TASK DIRECTIONS »
Lay out the lines below, from the start of the items up to and including the line containing "ലഭ്യമല്ലാത്തതിനാലും", as a JSON list of strings with one string per line and blank lines left out. Include no other lines.

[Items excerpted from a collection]
* * * * * * * * *

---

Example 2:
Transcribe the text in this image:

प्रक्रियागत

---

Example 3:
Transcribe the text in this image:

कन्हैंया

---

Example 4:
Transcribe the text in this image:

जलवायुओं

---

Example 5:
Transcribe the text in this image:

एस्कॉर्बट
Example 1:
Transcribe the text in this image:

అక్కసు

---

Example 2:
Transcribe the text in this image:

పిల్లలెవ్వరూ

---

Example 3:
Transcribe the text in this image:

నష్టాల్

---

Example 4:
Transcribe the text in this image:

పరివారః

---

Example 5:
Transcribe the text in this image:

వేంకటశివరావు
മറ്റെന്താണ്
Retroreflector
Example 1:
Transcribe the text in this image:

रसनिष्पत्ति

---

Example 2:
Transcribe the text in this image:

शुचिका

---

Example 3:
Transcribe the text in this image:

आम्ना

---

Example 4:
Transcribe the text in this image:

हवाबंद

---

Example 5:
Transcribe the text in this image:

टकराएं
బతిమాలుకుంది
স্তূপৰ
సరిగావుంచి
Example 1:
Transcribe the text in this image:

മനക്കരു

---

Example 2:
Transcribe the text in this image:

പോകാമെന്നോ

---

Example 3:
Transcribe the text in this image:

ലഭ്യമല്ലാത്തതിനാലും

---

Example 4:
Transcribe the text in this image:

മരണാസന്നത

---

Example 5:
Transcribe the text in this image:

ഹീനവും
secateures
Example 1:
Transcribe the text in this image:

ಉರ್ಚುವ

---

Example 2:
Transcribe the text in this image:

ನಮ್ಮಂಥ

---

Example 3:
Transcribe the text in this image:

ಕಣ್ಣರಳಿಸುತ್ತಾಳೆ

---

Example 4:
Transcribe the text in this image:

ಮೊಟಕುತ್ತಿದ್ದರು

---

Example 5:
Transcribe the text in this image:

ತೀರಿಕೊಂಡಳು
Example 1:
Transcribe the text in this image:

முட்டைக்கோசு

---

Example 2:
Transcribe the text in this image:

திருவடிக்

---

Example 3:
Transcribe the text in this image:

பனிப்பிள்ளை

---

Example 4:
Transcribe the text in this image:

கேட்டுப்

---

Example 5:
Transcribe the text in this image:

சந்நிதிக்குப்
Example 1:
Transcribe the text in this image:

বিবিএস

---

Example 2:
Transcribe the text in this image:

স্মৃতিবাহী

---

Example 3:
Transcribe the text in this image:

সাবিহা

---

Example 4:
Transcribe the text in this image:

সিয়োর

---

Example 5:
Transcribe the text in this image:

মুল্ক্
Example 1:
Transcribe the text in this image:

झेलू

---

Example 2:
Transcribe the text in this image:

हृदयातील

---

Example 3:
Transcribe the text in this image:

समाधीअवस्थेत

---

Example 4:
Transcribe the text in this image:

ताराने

* * * * * * * * *

EXPECTED OUTPUT »
[
  "---",
  "Example 2:",
  "Transcribe the text in this image:",
  "प्रक्रियागत",
  "---",
  "Example 3:",
  "Transcribe the text in this image:",
  "कन्हैंया",
  "---",
  "Example 4:",
  "Transcribe the text in this image:",
  "जलवायुओं",
  "---",
  "Example 5:",
  "Transcribe the text in this image:",
  "एस्कॉर्बट",
  "Example 1:",
  "Transcribe the text in this image:",
  "అక్కసు",
  "---",
  "Example 2:",
  "Transcribe the text in this image:",
  "పిల్లలెవ్వరూ",
  "---",
  "Example 3:",
  "Transcribe the text in this image:",
  "నష్టాల్",
  "---",
  "Example 4:",
  "Transcribe the text in this image:",
  "పరివారః",
  "---",
  "Example 5:",
  "Transcribe the text in this image:",
  "వేంకటశివరావు",
  "മറ്റെന്താണ്",
  "Retroreflector",
  "Example 1:",
  "Transcribe the text in this image:",
  "रसनिष्पत्ति",
  "---",
  "Example 2:",
  "Transcribe the text in this image:",
  "शुचिका",
  "---",
  "Example 3:",
  "Transcribe the text in this image:",
  "आम्ना",
  "---",
  "Example 4:",
  "Transcribe the text in this image:",
  "हवाबंद",
  "---",
  "Example 5:",
  "Transcribe the text in this image:",
  "टकराएं",
  "బతిమాలుకుంది",
  "স্তূপৰ",
  "సరిగావుంచి",
  "Example 1:",
  "Transcribe the text in this image:",
  "മനക്കരു",
  "---",
  "Example 2:",
  "Transcribe the text in this image:",
  "പോകാമെന്നോ",
  "---",
  "Example 3:",
  "Transcribe the text in this image:",
  "ലഭ്യമല്ലാത്തതിനാലും"
]